Pictures paired with source code:
*** Block opens ***

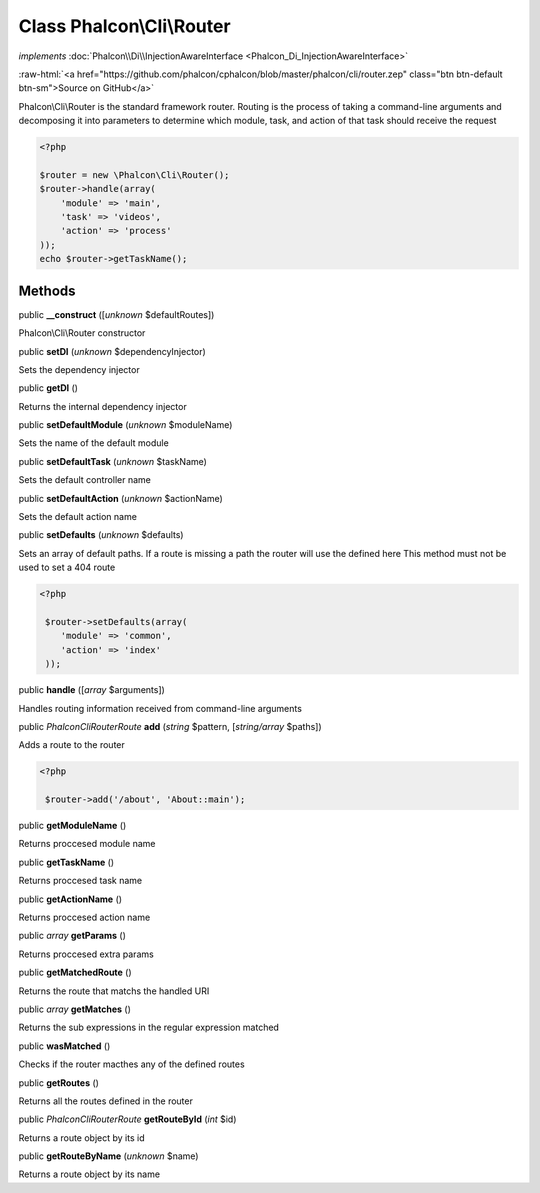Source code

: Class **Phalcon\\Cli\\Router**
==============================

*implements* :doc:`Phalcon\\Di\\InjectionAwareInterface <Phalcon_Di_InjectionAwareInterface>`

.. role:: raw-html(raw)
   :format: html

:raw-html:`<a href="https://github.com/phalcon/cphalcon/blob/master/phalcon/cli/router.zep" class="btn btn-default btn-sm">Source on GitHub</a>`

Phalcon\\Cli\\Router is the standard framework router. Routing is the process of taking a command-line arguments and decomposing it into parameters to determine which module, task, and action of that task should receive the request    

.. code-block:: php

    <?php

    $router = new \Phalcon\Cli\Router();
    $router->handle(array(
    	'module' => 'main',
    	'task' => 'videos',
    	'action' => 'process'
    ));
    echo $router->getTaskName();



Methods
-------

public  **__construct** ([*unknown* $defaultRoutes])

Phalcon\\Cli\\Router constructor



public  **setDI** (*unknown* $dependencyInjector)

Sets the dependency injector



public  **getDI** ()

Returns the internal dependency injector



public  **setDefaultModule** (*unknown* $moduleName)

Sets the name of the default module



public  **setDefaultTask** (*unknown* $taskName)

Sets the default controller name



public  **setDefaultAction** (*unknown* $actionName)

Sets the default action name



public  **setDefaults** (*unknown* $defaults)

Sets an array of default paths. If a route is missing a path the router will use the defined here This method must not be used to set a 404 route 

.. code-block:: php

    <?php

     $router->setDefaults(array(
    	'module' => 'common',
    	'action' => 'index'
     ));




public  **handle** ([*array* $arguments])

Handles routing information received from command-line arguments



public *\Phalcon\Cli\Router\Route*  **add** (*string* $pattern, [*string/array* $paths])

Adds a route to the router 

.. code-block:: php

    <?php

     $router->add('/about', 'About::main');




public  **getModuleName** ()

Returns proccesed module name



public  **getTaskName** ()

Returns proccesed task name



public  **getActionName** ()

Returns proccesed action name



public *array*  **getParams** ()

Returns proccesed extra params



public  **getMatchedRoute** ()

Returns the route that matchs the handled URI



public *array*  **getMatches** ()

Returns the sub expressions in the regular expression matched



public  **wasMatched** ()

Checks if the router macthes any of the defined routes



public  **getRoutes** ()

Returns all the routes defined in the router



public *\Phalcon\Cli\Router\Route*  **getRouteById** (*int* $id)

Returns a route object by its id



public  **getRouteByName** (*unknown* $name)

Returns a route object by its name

*** Block closes ***
*** Block opens ***

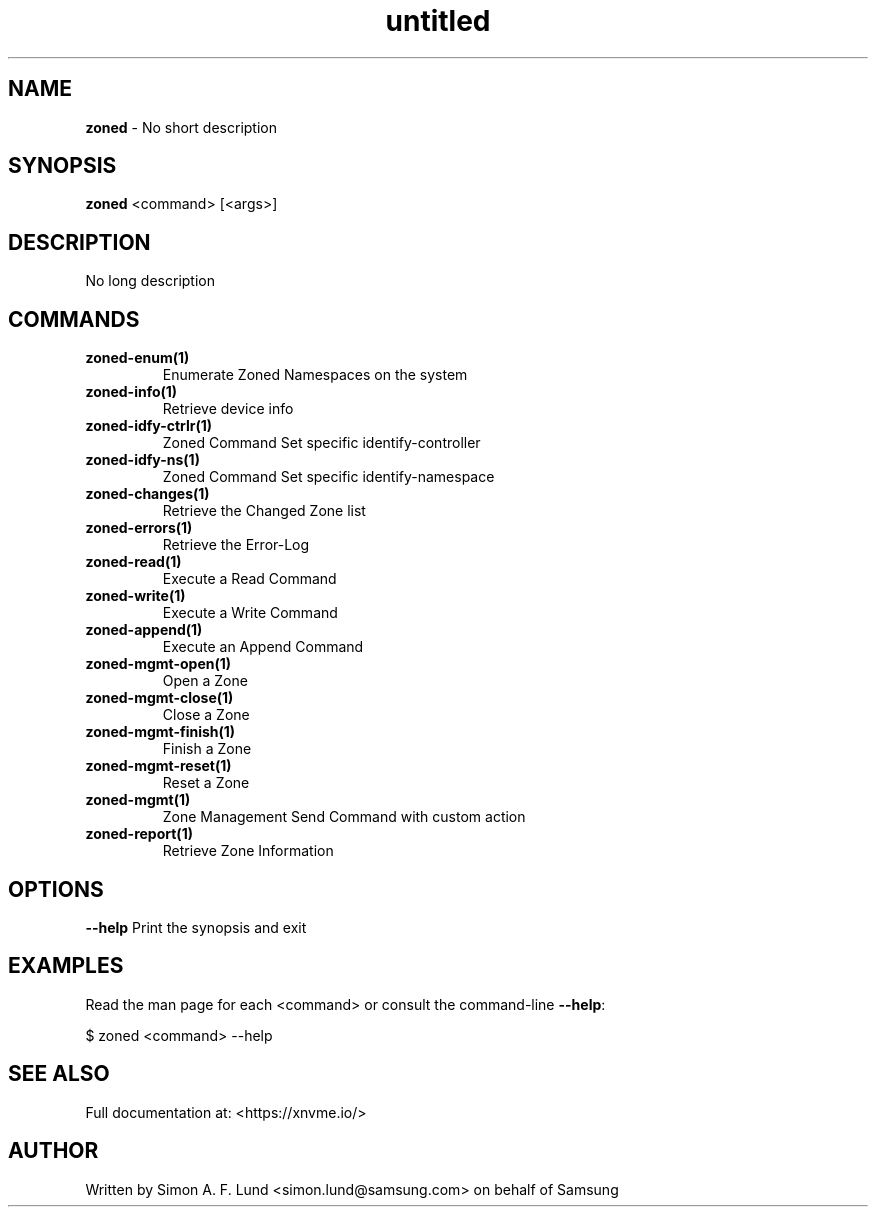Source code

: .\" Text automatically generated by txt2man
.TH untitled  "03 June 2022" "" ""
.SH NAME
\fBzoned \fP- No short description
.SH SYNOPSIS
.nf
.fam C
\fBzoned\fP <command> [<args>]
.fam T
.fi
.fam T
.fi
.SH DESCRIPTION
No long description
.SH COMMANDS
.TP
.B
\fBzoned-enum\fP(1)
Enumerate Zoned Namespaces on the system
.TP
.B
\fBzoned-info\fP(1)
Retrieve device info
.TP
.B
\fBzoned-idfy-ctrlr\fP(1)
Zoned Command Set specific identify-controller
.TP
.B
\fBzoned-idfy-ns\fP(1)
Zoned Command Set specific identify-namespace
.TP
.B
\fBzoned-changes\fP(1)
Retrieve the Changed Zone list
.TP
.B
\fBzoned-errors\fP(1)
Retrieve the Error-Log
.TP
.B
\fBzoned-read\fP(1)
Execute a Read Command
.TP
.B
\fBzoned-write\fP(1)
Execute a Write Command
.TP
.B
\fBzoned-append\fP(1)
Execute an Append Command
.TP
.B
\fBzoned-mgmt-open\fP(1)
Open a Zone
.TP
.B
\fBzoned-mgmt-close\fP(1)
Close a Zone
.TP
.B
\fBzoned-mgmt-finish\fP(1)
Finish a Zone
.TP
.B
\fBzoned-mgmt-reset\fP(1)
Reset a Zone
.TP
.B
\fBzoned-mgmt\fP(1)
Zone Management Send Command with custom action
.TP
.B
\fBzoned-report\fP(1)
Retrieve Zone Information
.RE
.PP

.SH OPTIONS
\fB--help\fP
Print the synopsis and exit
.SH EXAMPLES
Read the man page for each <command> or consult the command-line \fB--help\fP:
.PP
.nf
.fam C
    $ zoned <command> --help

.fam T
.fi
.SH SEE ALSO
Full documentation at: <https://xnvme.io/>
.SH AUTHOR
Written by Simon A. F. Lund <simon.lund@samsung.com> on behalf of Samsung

*** Block closes ***

Problem to work on — In the records above, some lines may contain the word "https"; copy every one of them.

Task solution —
:raw-html:`<a href="https://github.com/phalcon/cphalcon/blob/master/phalcon/cli/router.zep" class="btn btn-default btn-sm">Source on GitHub</a>`
Full documentation at: <https://xnvme.io/>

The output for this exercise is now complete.